■ **SOURCE MATERIAL**:
^^^^

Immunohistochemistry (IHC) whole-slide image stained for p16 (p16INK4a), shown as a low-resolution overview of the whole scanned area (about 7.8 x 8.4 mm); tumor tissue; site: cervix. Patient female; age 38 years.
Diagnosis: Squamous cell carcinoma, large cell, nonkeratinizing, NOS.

^^^^

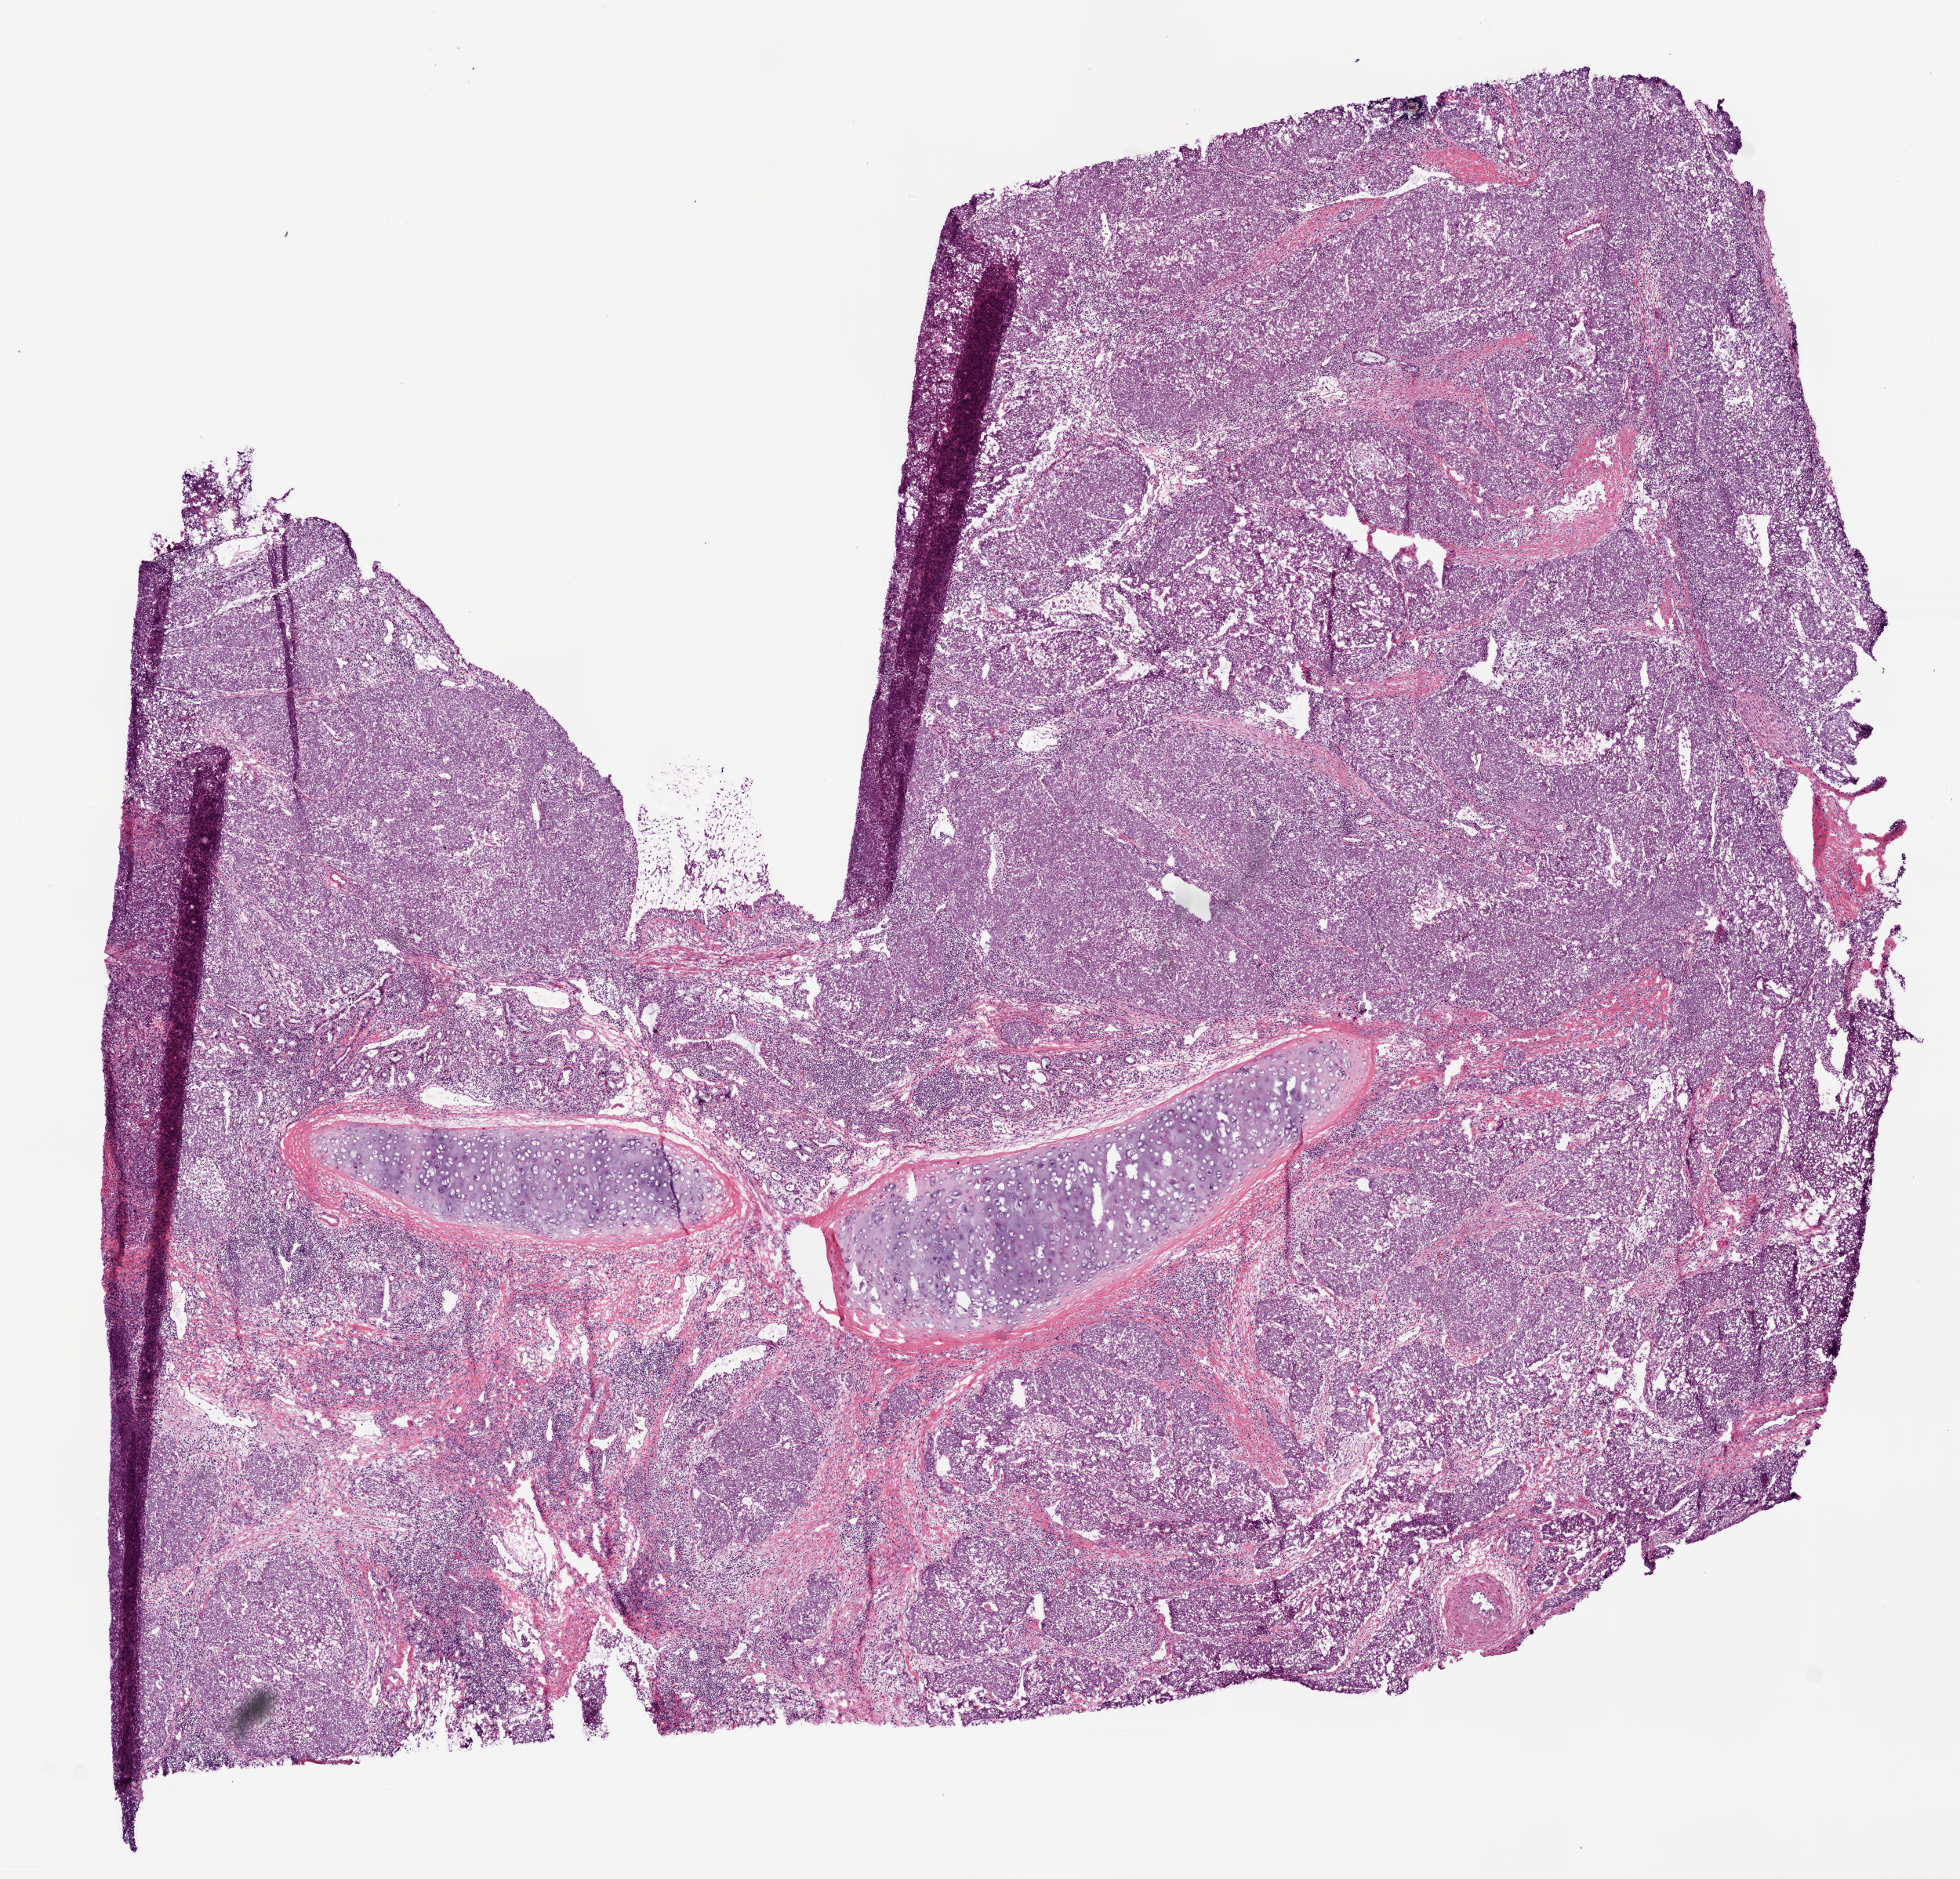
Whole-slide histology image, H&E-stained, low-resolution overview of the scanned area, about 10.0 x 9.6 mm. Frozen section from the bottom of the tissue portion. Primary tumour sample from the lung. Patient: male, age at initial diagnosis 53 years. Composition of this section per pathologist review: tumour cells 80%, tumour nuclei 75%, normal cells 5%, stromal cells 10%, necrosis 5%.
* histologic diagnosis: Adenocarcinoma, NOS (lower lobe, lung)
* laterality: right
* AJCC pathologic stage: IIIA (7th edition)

^^^^

■ **WORK REQUIRED**: Scan the material line by line and report each one that contains "resolution".

■ **RESULT**:
Immunohistochemistry (IHC) whole-slide image stained for p16 (p16INK4a), shown as a low-resolution overview of the whole scanned area (about 7.8 x 8.4 mm); tumor tissue; site: cervix. Patient female; age 38 years.
Whole-slide histology image, H&E-stained, low-resolution overview of the scanned area, about 10.0 x 9.6 mm. Frozen section from the bottom of the tissue portion. Primary tumour sample from the lung. Patient: male, age at initial diagnosis 53 years. Composition of this section per pathologist review: tumour cells 80%, tumour nuclei 75%, normal cells 5%, stromal cells 10%, necrosis 5%.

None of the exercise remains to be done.